Sichtung eines Kängurus in Brandenburg: Hase, Fuchs, oder doch ein Känguru?

Nach einer Löwin scheint wohl nun ein Känguru in Brandenburg unterwegs zu sein. Vielleicht ist es auch nur ein Wildschwein.

Ein Känguru springt über eine Wiese

Zwar kein Rotnackenwallaby, aber auch ein Känguru Foto: Robert Michael/picture alliance

Auf eine Löwin, die sich als Wildschwein entpuppte, folgt nun die nächste skurrile Tiermeldung: Laut rbb soll in Brandenburg ein Känguru gesichtet worden sein.
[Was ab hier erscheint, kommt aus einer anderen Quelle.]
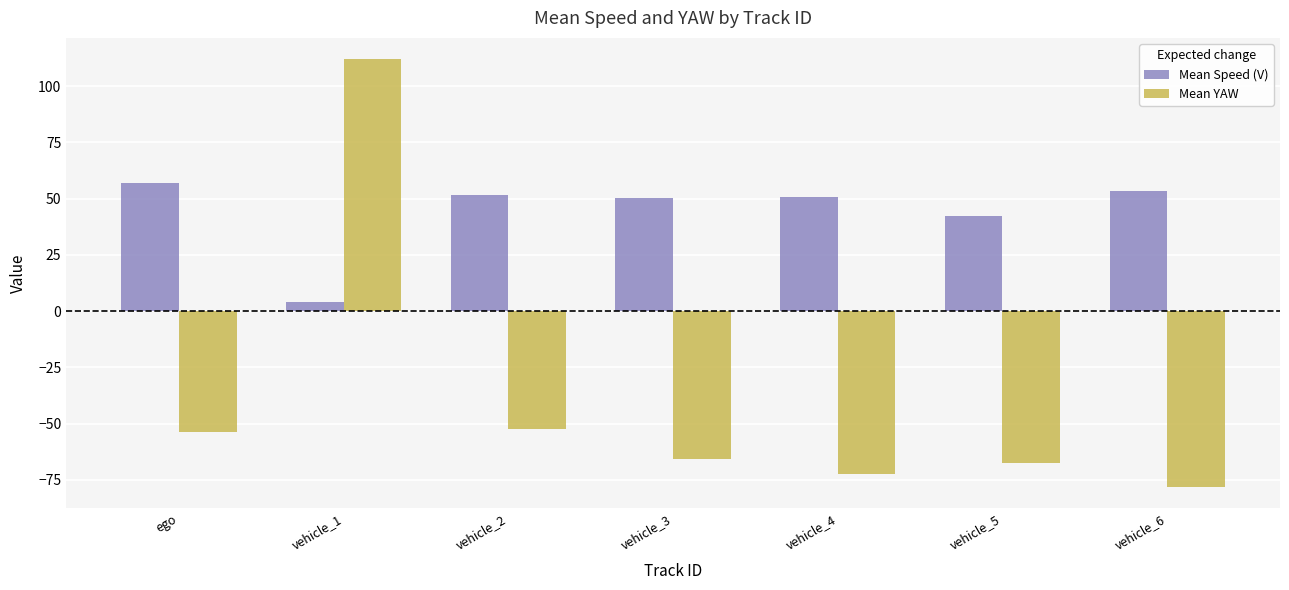

What is the sum of all Mean Speed (V) values?

309.3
Derk Ehlert, Wildtierexperte des Berliner Senats, glaubt an die Echtheit des veröffentlichten Videos mit der angeblichen Tiersichtung. Er vermutet, dass es sich dabei um ein Rotnackenwallaby handelt.
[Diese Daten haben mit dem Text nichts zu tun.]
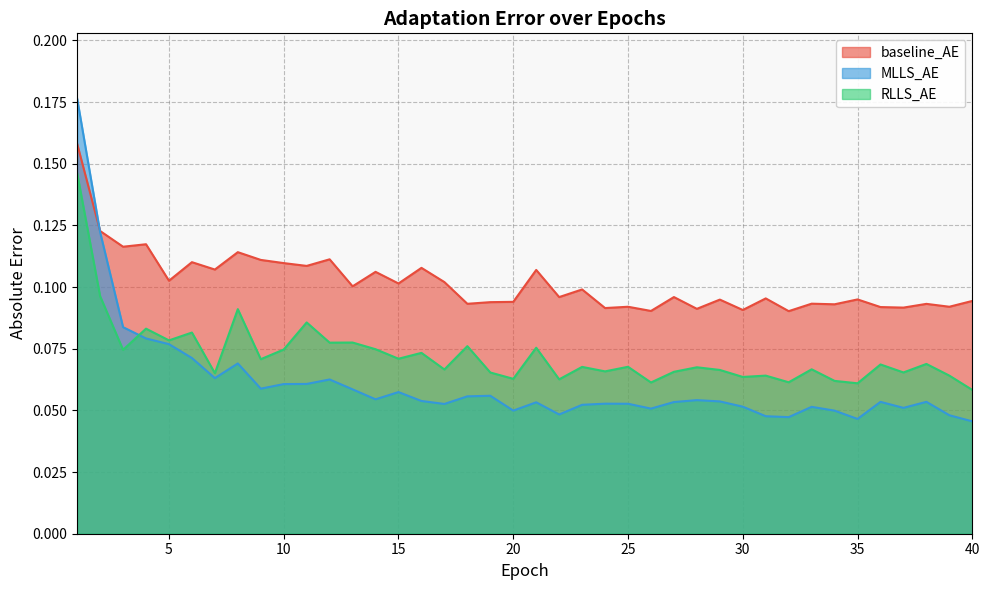

Which series ends up on top after the final intersection of MLLS_AE and RLLS_AE?

RLLS_AE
Kängurus sollten nicht unterschätzt werden, besonders die großen Arten können sich durch kräftige Tritte verteidigen. In Australien lassen sich auch Boxkämpfe beobachten. Das Rotnackenwallaby gehört mit seinen 92 bis 105 Zentimetern im Gegensatz zum zwei Meter großen Riesenkänguru jedoch eher zu den ungefährlichen Arten. Faustkämpfe zwischen dem eingewanderten Beuteltier und Brandenburger Neonazis sind also eher nicht zu erwarten.

Ob und wie viele Kängurus aus privater Haltung fliehen, muss nicht gemeldet werden, erklärt Ehlert. Diese zählen nämlich – im Gegensatz zur vermeintlichen Löwin – nicht zu den gefährlichen Tierarten. Vielleicht werden in Brandenburg also bald auch Kängurus heimisch und leben dort friedlich mit Wildschweinen zusammen. Denn Hal­te­r*in­nen seien nicht dazu verpflichtet, ihre Tiere wieder einzufangen.

Die Flucht von Kängurus aus ihrer Gefangenschaft führte in Frankreich bereits dazu, dass sich in der Nähe von Paris eine ganze Population etablierte. Die Kängurus, die sich von Blättern und Gräsern ernähren, fanden dort in einem Wald eine dauerhafte Heimat. Auch in Mecklenburg-Vorpommern vermehren sich die Kängurus, die 2001 aus einem Zoo entflohen waren, fleißig weiter.

Kängurus fernab der Heimat

Während Kängurus auf dem europäischen Kontinent eher ein kurioses Einzelphänomen sind, das zufällige Be­ob­ach­te­r*in­nen erfreut, werden sie in ihrer Heimat Australien mit gemischten Gefühlen gesehen. Einerseits sind sie Nationalstolz des Landes, andererseits dürfen Landwirte sie jagen, um ihre Felder zu schützen. Bis das Känguru in Brandenburg dem Wolf Konkurrenz macht, müssten aber noch einige Tiere ausbrechen.

Das Problem von ausgebrochenen Tieren, die zu Landwirtschaftsschädlingen werden, wäre jedoch nichts Neues. So finden sich südamerikanische Laufvögel, Nandus, inzwischen auch in Norddeutschland. Die Tiere waren im Jahr 2000 ausgebrochen und gründeten zum Leidwesen der Landwirte eine Population. In Mecklenburg-Vorpommern dürfen die Tiere – im Gegensatz zu den Kängurus – sogar gejagt werden.

Welche Zukunft das Känguru in Brandenburg zu erwarten hat und ob es ein*e Part­ne­r*in findet, bleibt abzuwarten. Und wer weiß, vielleicht stellt es sich im Nachhinein doch nur als Fuchs heraus.